The most bizarre proposal calls for a "Greater Lebanon: Phoenecia reborn." Syria is to be stripped of its Mediterranean littoral and the land awarded to Lebanon. This contradicts the stated purpose of the article of creating "blood borders." Historically, today's borders of Lebanon constitute a Greater Lebanon. And Phoenicia was not a state; it was a loose union of city-states, whose heartland did not include the Syrian coast. Annexing this land to Lebanon would upset the demographic balance existing in the country among the various religious communities and promote political instability. Ironically, one of the consequences of this proposal is that the population inhabiting this greater, "Greater Lebanon" would be overwhelmingly Muslim and likely vote to reunite the enlarged state with Syria.

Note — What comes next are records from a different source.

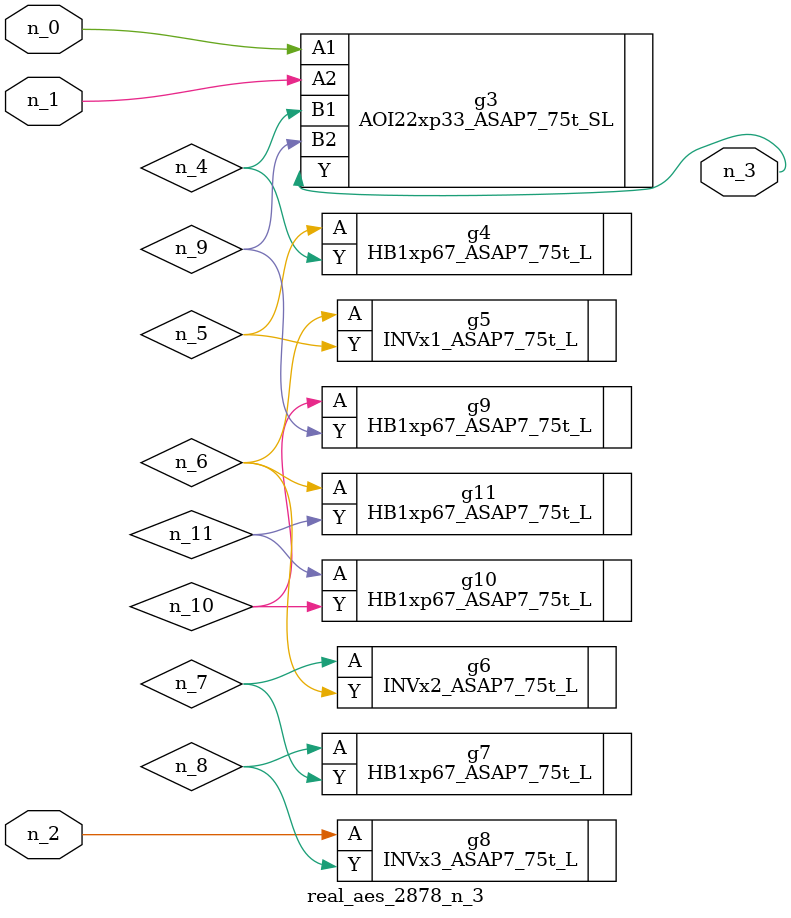
<source format=v>
module real_aes_2878_n_3 (n_0, n_2, n_1, n_3);
input n_0;
input n_2;
input n_1;
output n_3;
wire n_4;
wire n_5;
wire n_7;
wire n_9;
wire n_6;
wire n_8;
wire n_10;
wire n_11;
AOI22xp33_ASAP7_75t_SL g3 ( .A1(n_0), .A2(n_1), .B1(n_4), .B2(n_9), .Y(n_3) );
INVx3_ASAP7_75t_L g8 ( .A(n_2), .Y(n_8) );
HB1xp67_ASAP7_75t_L g4 ( .A(n_5), .Y(n_4) );
INVx1_ASAP7_75t_L g5 ( .A(n_6), .Y(n_5) );
HB1xp67_ASAP7_75t_L g11 ( .A(n_6), .Y(n_11) );
INVx2_ASAP7_75t_L g6 ( .A(n_7), .Y(n_6) );
HB1xp67_ASAP7_75t_L g7 ( .A(n_8), .Y(n_7) );
HB1xp67_ASAP7_75t_L g9 ( .A(n_10), .Y(n_9) );
HB1xp67_ASAP7_75t_L g10 ( .A(n_11), .Y(n_10) );
endmodule
</source>
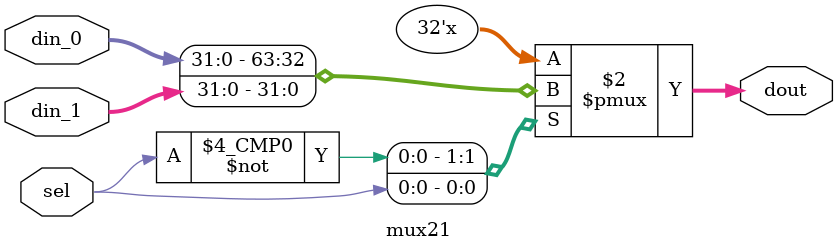
<source format=v>


module mux21 (
        input   sel,
        input   [31:0]  din_0,
        input   [31:0]  din_1,
        output reg [31:0]  dout
);

always @ (sel or din_0 or din_1)
begin
        case ( sel )
                1'b0: dout = din_0;
                1'b1: dout = din_1;
                default: dout = 0;
       endcase
end

endmodule

</source>
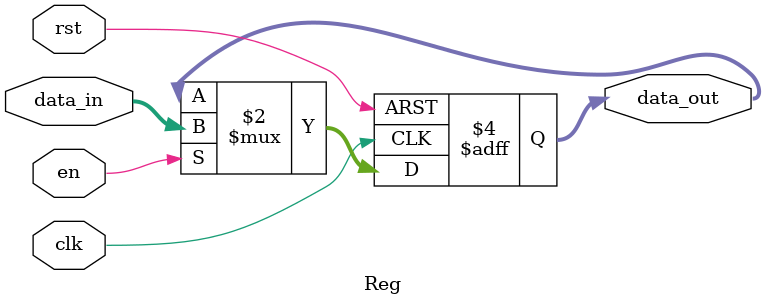
<source format=v>
module Reg(clk, rst, en, data_in, data_out);
	parameter SIZE = 32;
	input clk, rst, en;
	input [SIZE-1:0] data_in;
	output reg [SIZE-1:0] data_out;
	
	always@(posedge clk, posedge rst) begin
		if(rst)
			data_out <= 0;
		else if(en)
			data_out <= data_in;
	end
endmodule
</source>
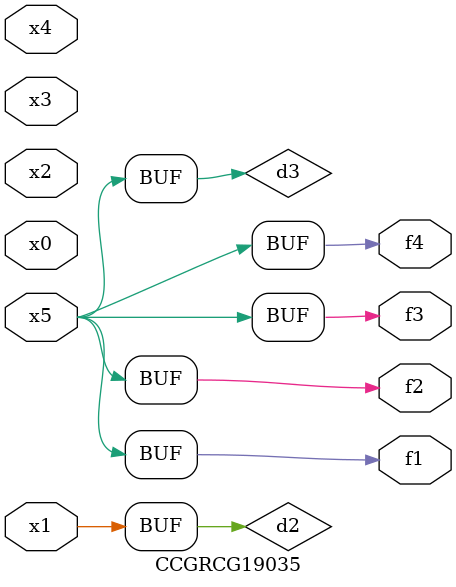
<source format=v>
module CCGRCG19035(
	input x0, x1, x2, x3, x4, x5,
	output f1, f2, f3, f4
);

	wire d1, d2, d3;

	not (d1, x5);
	or (d2, x1);
	xnor (d3, d1);
	assign f1 = d3;
	assign f2 = d3;
	assign f3 = d3;
	assign f4 = d3;
endmodule

</source>
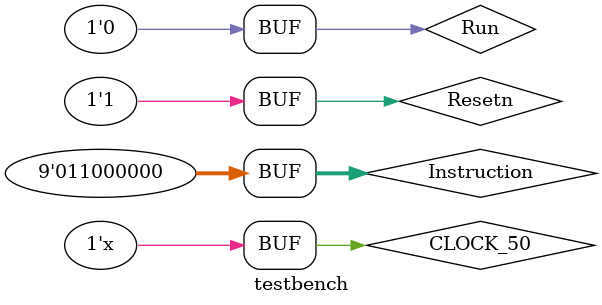
<source format=v>
`timescale 1ns / 1ps

module testbench ( );

	parameter CLOCK_PERIOD = 20;

	reg [8:0] Instruction;
	reg Run;
	wire Done;
	wire [8:0] BusWires;

	reg CLOCK_50;
	initial begin
		CLOCK_50 <= 1'b0;
	end // initial
	always @ (*)
	begin : Clock_Generator
		#((CLOCK_PERIOD) / 2) CLOCK_50 <= ~CLOCK_50;
	end
	
	reg Resetn;
	initial begin
		Resetn <= 1'b0;
		#20 Resetn <= 1'b1;
	end // initial

	initial begin
				Run	<= 1'b0;	Instruction	<= 9'b000000000;	
		#20	Run	<= 1'b1; Instruction	<= 9'b001000000;	
		#20	Run	<= 1'b0; Instruction	<= 9'b000000101;	
		#20	Run	<= 1'b1; Instruction	<= 9'b000001000;	
		#20	Run	<= 1'b0;
		#20	Run	<= 1'b1; Instruction	<= 9'b010000001;
		#20	Run	<= 1'b0;
		#60	Run	<= 1'b1; Instruction	<= 9'b011000000;
		#20	Run	<= 1'b0;
	end // initial

	proc U1 (Instruction, Resetn, CLOCK_50, Run, Done, BusWires);

endmodule

</source>
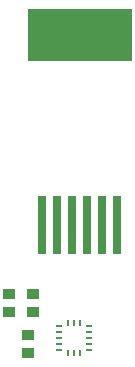
<source format=gtp>
G04 (created by PCBNEW (2013-07-07 BZR 4022)-stable) date 8/8/2014 4:44:39 PM*
%MOIN*%
G04 Gerber Fmt 3.4, Leading zero omitted, Abs format*
%FSLAX34Y34*%
G01*
G70*
G90*
G04 APERTURE LIST*
%ADD10C,0.00590551*%
%ADD11R,0.0394X0.0354*%
%ADD12R,0.0299213X0.19685*%
%ADD13R,0.346457X0.177165*%
%ADD14R,0.0188976X0.00708661*%
%ADD15R,0.00708661X0.0188976*%
G04 APERTURE END LIST*
G54D10*
G54D11*
X22834Y-23918D03*
X22834Y-23326D03*
X23622Y-23918D03*
X23622Y-23326D03*
X23464Y-25296D03*
X23464Y-24704D03*
G54D12*
X23946Y-21023D03*
X24946Y-21023D03*
X25946Y-21023D03*
X25446Y-21023D03*
X26446Y-21023D03*
X24446Y-21023D03*
G54D13*
X25196Y-14704D03*
G54D14*
X24507Y-24606D03*
X24507Y-24409D03*
X25511Y-24409D03*
X24507Y-24801D03*
X24507Y-25000D03*
X24507Y-25196D03*
G54D15*
X24812Y-25305D03*
X24996Y-25305D03*
X25206Y-25305D03*
G54D14*
X25511Y-25196D03*
X25511Y-25000D03*
X25511Y-24801D03*
X25511Y-24606D03*
G54D15*
X25206Y-24301D03*
X25003Y-24301D03*
X24812Y-24301D03*
M02*

</source>
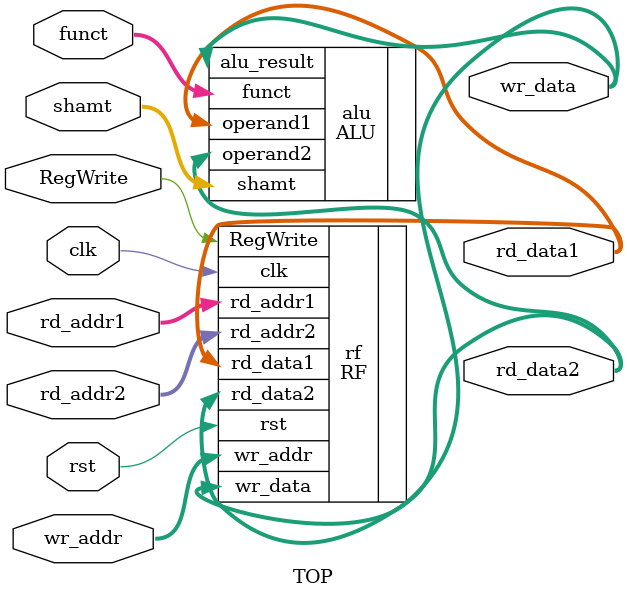
<source format=v>
`timescale 1ns / 100ps

module TOP(
    input clk,
    input rst,
    
    // Read-related ports
    input [4:0] rd_addr1,
    input [4:0] rd_addr2,
    
    // Write-related ports
    input RegWrite,
    input [4:0] wr_addr,
    
    // ALU ctrl and output
    input [4:0] shamt,
    input [3:0] funct,
    output [31:0] rd_data1,
    output [31:0] rd_data2,
    output [31:0] wr_data
    );
    
	// FIXME
	// Instantiate modules and connect them!
	RF rf (
	   .clk(clk),
	   .rst(rst),
	   .RegWrite(RegWrite),
	   .rd_data1(rd_data1),
	   .rd_data2(rd_data2),
	   .rd_addr1(rd_addr1),
	   .rd_addr2(rd_addr2),
	   .wr_data(wr_data),
	   .wr_addr(wr_addr)
	);
	
	ALU alu(
	   .operand1(rd_data1),
	   .operand2(rd_data2),
	   .shamt(shamt),
	   .funct(funct),
	   .alu_result(wr_data)
	);
    
endmodule

</source>
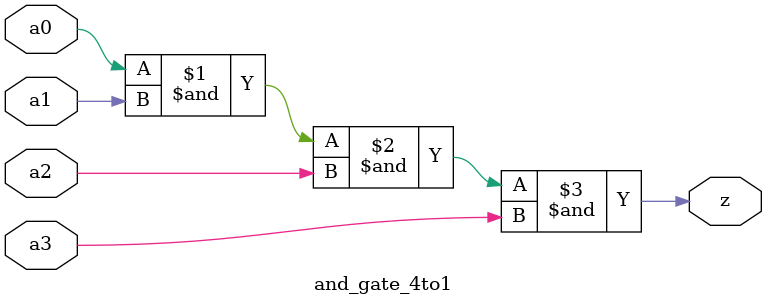
<source format=v>
module and_gate_4to1(a0, a1, a2, a3, z);
    input wire a0, a1, a2, a3;
    output wire z;

    assign z = (a0 & a1 & a2 & a3);
endmodule
</source>
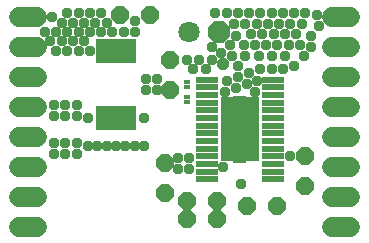
<source format=gbr>
G04 EAGLE Gerber RS-274X export*
G75*
%MOMM*%
%FSLAX34Y34*%
%LPD*%
%INSoldermask Top*%
%IPPOS*%
%AMOC8*
5,1,8,0,0,1.08239X$1,22.5*%
G01*
%ADD10P,1.951982X8X22.500000*%
%ADD11C,1.803400*%
%ADD12P,1.649562X8X202.500000*%
%ADD13P,1.649562X8X292.500000*%
%ADD14P,1.649562X8X112.500000*%
%ADD15P,1.649562X8X22.500000*%
%ADD16R,1.868400X0.568000*%
%ADD17R,3.303200X5.383200*%
%ADD18R,3.403200X2.003200*%
%ADD19R,0.553200X0.453200*%
%ADD20C,1.727200*%
%ADD21C,0.959600*%
%ADD22P,1.038661X8X22.500000*%

G36*
X207970Y158492D02*
X207970Y158492D01*
X207989Y158490D01*
X208091Y158512D01*
X208193Y158529D01*
X208210Y158538D01*
X208230Y158542D01*
X208319Y158595D01*
X208410Y158644D01*
X208424Y158658D01*
X208441Y158668D01*
X208508Y158747D01*
X208580Y158822D01*
X208588Y158840D01*
X208601Y158855D01*
X208640Y158951D01*
X208683Y159045D01*
X208685Y159065D01*
X208693Y159083D01*
X208711Y159250D01*
X208711Y161250D01*
X208708Y161270D01*
X208710Y161289D01*
X208688Y161391D01*
X208672Y161493D01*
X208662Y161510D01*
X208658Y161530D01*
X208605Y161619D01*
X208556Y161710D01*
X208542Y161724D01*
X208532Y161741D01*
X208453Y161808D01*
X208378Y161880D01*
X208360Y161888D01*
X208345Y161901D01*
X208249Y161940D01*
X208155Y161983D01*
X208135Y161985D01*
X208117Y161993D01*
X207950Y162011D01*
X198450Y162011D01*
X198430Y162008D01*
X198411Y162010D01*
X198309Y161988D01*
X198207Y161972D01*
X198190Y161962D01*
X198170Y161958D01*
X198081Y161905D01*
X197990Y161856D01*
X197976Y161842D01*
X197959Y161832D01*
X197892Y161753D01*
X197821Y161678D01*
X197812Y161660D01*
X197799Y161645D01*
X197760Y161549D01*
X197717Y161455D01*
X197715Y161435D01*
X197707Y161417D01*
X197689Y161250D01*
X197689Y159250D01*
X197692Y159230D01*
X197690Y159211D01*
X197712Y159109D01*
X197729Y159007D01*
X197738Y158990D01*
X197742Y158970D01*
X197795Y158881D01*
X197844Y158790D01*
X197858Y158776D01*
X197868Y158759D01*
X197947Y158692D01*
X198022Y158621D01*
X198040Y158612D01*
X198055Y158599D01*
X198151Y158560D01*
X198245Y158517D01*
X198265Y158515D01*
X198283Y158507D01*
X198450Y158489D01*
X207950Y158489D01*
X207970Y158492D01*
G37*
G36*
X207970Y104692D02*
X207970Y104692D01*
X207989Y104690D01*
X208091Y104712D01*
X208193Y104729D01*
X208210Y104738D01*
X208230Y104742D01*
X208319Y104795D01*
X208410Y104844D01*
X208424Y104858D01*
X208441Y104868D01*
X208508Y104947D01*
X208580Y105022D01*
X208588Y105040D01*
X208601Y105055D01*
X208640Y105151D01*
X208683Y105245D01*
X208685Y105265D01*
X208693Y105283D01*
X208711Y105450D01*
X208711Y107450D01*
X208708Y107470D01*
X208710Y107489D01*
X208688Y107591D01*
X208672Y107693D01*
X208662Y107710D01*
X208658Y107730D01*
X208605Y107819D01*
X208556Y107910D01*
X208542Y107924D01*
X208532Y107941D01*
X208453Y108008D01*
X208378Y108080D01*
X208360Y108088D01*
X208345Y108101D01*
X208249Y108140D01*
X208155Y108183D01*
X208135Y108185D01*
X208117Y108193D01*
X207950Y108211D01*
X198450Y108211D01*
X198430Y108208D01*
X198411Y108210D01*
X198309Y108188D01*
X198207Y108172D01*
X198190Y108162D01*
X198170Y108158D01*
X198081Y108105D01*
X197990Y108056D01*
X197976Y108042D01*
X197959Y108032D01*
X197892Y107953D01*
X197821Y107878D01*
X197812Y107860D01*
X197799Y107845D01*
X197760Y107749D01*
X197717Y107655D01*
X197715Y107635D01*
X197707Y107617D01*
X197689Y107450D01*
X197689Y105450D01*
X197692Y105430D01*
X197690Y105411D01*
X197712Y105309D01*
X197729Y105207D01*
X197738Y105190D01*
X197742Y105170D01*
X197795Y105081D01*
X197844Y104990D01*
X197858Y104976D01*
X197868Y104959D01*
X197947Y104892D01*
X198022Y104821D01*
X198040Y104812D01*
X198055Y104799D01*
X198151Y104760D01*
X198245Y104717D01*
X198265Y104715D01*
X198283Y104707D01*
X198450Y104689D01*
X207950Y104689D01*
X207970Y104692D01*
G37*
D10*
X185738Y215900D03*
D11*
X160338Y215900D03*
D12*
X234950Y68263D03*
X209550Y68263D03*
X127000Y230188D03*
X101600Y230188D03*
D13*
X139700Y104775D03*
X139700Y79375D03*
D14*
X144463Y166688D03*
X144463Y192088D03*
X258763Y85725D03*
X258763Y111125D03*
D15*
X158750Y57150D03*
X184150Y57150D03*
D12*
X184150Y73025D03*
X158750Y73025D03*
D16*
X175006Y175601D03*
X175006Y169101D03*
X175006Y162601D03*
X175006Y156100D03*
X175006Y149600D03*
X175006Y143100D03*
X175006Y136600D03*
X175006Y130100D03*
X175006Y123600D03*
X175006Y117100D03*
X175006Y110600D03*
X175006Y104100D03*
X175006Y97599D03*
X175006Y91099D03*
X231394Y91099D03*
X231394Y97599D03*
X231394Y104100D03*
X231394Y110600D03*
X231394Y117100D03*
X231394Y123600D03*
X231394Y130100D03*
X231394Y136600D03*
X231394Y143100D03*
X231394Y149600D03*
X231394Y156100D03*
X231394Y162601D03*
X231394Y169101D03*
X231394Y175601D03*
D17*
X203200Y133350D03*
D18*
X98425Y199450D03*
X98425Y143450D03*
D19*
X158750Y173950D03*
X158750Y168950D03*
X158750Y161250D03*
X158750Y156250D03*
D20*
X281305Y228600D02*
X296545Y228600D01*
X296545Y203200D02*
X281305Y203200D01*
X281305Y177800D02*
X296545Y177800D01*
X296545Y152400D02*
X281305Y152400D01*
X281305Y127000D02*
X296545Y127000D01*
X296545Y101600D02*
X281305Y101600D01*
X281305Y76200D02*
X296545Y76200D01*
X296545Y50800D02*
X281305Y50800D01*
X31433Y50800D02*
X16193Y50800D01*
X16193Y76200D02*
X31433Y76200D01*
X31433Y101600D02*
X16193Y101600D01*
X16193Y127000D02*
X31433Y127000D01*
X31433Y152400D02*
X16193Y152400D01*
X16193Y177800D02*
X31433Y177800D01*
X31433Y203200D02*
X16193Y203200D01*
X16193Y228600D02*
X31433Y228600D01*
D21*
X245745Y111252D03*
X38100Y215900D03*
X44450Y228600D03*
X57150Y231775D03*
X66675Y231775D03*
X76200Y231775D03*
X85725Y231775D03*
X90488Y223838D03*
X80963Y223838D03*
X71438Y223838D03*
X61913Y223838D03*
X52388Y223838D03*
X47625Y215900D03*
X57150Y215900D03*
X66675Y215900D03*
X76200Y215900D03*
X85725Y215900D03*
X95250Y215900D03*
X104775Y215900D03*
X114300Y215900D03*
X114300Y225425D03*
X71438Y207963D03*
X61913Y207963D03*
X52388Y207963D03*
X42863Y207963D03*
X47625Y200025D03*
X57150Y200025D03*
X66675Y200025D03*
X76200Y200025D03*
X215900Y165100D03*
X209550Y171450D03*
X200025Y168275D03*
X190500Y165100D03*
X188913Y101600D03*
X192088Y174625D03*
X217488Y174625D03*
X211138Y180975D03*
X201613Y177800D03*
X220663Y184150D03*
X200025Y212725D03*
X182563Y231775D03*
X192088Y231775D03*
X201613Y231775D03*
X198438Y222250D03*
X207963Y222250D03*
X211138Y231775D03*
X220663Y231775D03*
X217488Y222250D03*
X212725Y214313D03*
X222250Y214313D03*
X227013Y222250D03*
X230188Y231775D03*
X231775Y214313D03*
X236538Y222250D03*
X239713Y231775D03*
X246063Y222250D03*
X241300Y214313D03*
X250825Y214313D03*
X255588Y222250D03*
X249238Y231775D03*
X258763Y231775D03*
X268288Y230188D03*
X269875Y220663D03*
X263525Y212725D03*
X263525Y203200D03*
X257175Y195263D03*
X249238Y187325D03*
X239713Y184150D03*
X230188Y184150D03*
X158750Y192088D03*
X163513Y184150D03*
X168275Y192088D03*
X174625Y184150D03*
X179388Y192088D03*
X179388Y203200D03*
X187325Y198438D03*
D22*
X188913Y188913D03*
D21*
X196850Y195263D03*
X195263Y204788D03*
X201613Y187325D03*
X207963Y195263D03*
X206375Y204788D03*
X215900Y204788D03*
X219075Y195263D03*
X225425Y204788D03*
X230188Y195263D03*
X234950Y204788D03*
X241300Y195263D03*
X244475Y204788D03*
X254000Y204788D03*
X133350Y166688D03*
X133350Y176213D03*
X123825Y176213D03*
X123825Y166688D03*
X160338Y109538D03*
X150813Y109538D03*
X150813Y100013D03*
X160338Y100013D03*
X74613Y119063D03*
X74613Y142875D03*
X122238Y143100D03*
X122238Y119063D03*
X114300Y119063D03*
X106363Y119063D03*
X98425Y119063D03*
X90488Y119063D03*
X82550Y119063D03*
X65088Y144463D03*
X46038Y153988D03*
X55563Y153988D03*
X65088Y153988D03*
X46038Y144463D03*
X55563Y144463D03*
X46038Y122238D03*
X55563Y122238D03*
X65088Y122238D03*
X46038Y112713D03*
X55563Y112713D03*
X65088Y112713D03*
X204216Y86868D03*
M02*

</source>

Peters concludes his article with a warning that if the borders of the Middle East are not redrawn "a portion of the bloodshed in the region will continue to be our own." But its his proposal that will ensure greater instability and more bloodshed throughout the Middle East, while his advocacy of an imperial foreign policy, "New Glory: Expanding America's Global Supremacy," guarantees many of those needlessly killed and maimed, and not just in the Middle East, will be U.S. military personnel.

Joseph E. Fallon is a freelance writer and researcher who resides in Rye, N.Y. He lived in Egypt where he pursued his advanced degree in Middle East studies and has traveled to Turkey, Turkmenistan, Uzbekistan and Tajikistan. He earned a masters degree in international affairs from Columbia University's School of International and Public Affairs and is a member of the Association for the Study of Nationalities, Harriman Institute, Columbia University.